Stored entries:
□ □ □ □ □

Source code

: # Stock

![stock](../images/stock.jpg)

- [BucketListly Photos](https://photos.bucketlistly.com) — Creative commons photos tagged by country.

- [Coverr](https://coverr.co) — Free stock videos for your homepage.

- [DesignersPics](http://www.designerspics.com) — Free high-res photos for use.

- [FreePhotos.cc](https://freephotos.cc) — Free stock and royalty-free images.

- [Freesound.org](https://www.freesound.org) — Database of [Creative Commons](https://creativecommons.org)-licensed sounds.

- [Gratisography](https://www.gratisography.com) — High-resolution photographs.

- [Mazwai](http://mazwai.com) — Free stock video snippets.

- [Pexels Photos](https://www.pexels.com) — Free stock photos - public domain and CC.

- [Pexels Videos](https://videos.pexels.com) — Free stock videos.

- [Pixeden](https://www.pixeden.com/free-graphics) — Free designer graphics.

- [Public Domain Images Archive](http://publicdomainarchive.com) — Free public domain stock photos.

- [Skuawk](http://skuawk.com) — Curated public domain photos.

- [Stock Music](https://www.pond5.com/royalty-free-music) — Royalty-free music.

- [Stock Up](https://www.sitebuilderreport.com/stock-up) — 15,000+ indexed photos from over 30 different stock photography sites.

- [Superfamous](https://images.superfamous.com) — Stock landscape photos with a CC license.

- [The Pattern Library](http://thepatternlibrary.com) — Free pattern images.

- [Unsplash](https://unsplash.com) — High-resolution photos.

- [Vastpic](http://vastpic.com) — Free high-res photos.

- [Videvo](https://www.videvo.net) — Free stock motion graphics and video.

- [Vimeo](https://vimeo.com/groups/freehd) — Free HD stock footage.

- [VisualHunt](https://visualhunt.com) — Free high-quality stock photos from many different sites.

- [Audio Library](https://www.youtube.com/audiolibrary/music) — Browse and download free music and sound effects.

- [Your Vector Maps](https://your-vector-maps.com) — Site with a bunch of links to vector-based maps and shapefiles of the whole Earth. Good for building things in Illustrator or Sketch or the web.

□ □ □ □ □

TASK DETAILS: Would you set down, word for word, the lines from the opening of the entries above through the line with "- [DesignersPics](http://www.designerspics.com) —", both included, and no others?

ANSWER AREA:
Source code

: # Stock

![stock](../images/stock.jpg)

- [BucketListly Photos](https://photos.bucketlistly.com) — Creative commons photos tagged by country.

- [Coverr](https://coverr.co) — Free stock videos for your homepage.

- [DesignersPics](http://www.designerspics.com) — Free high-res photos for use.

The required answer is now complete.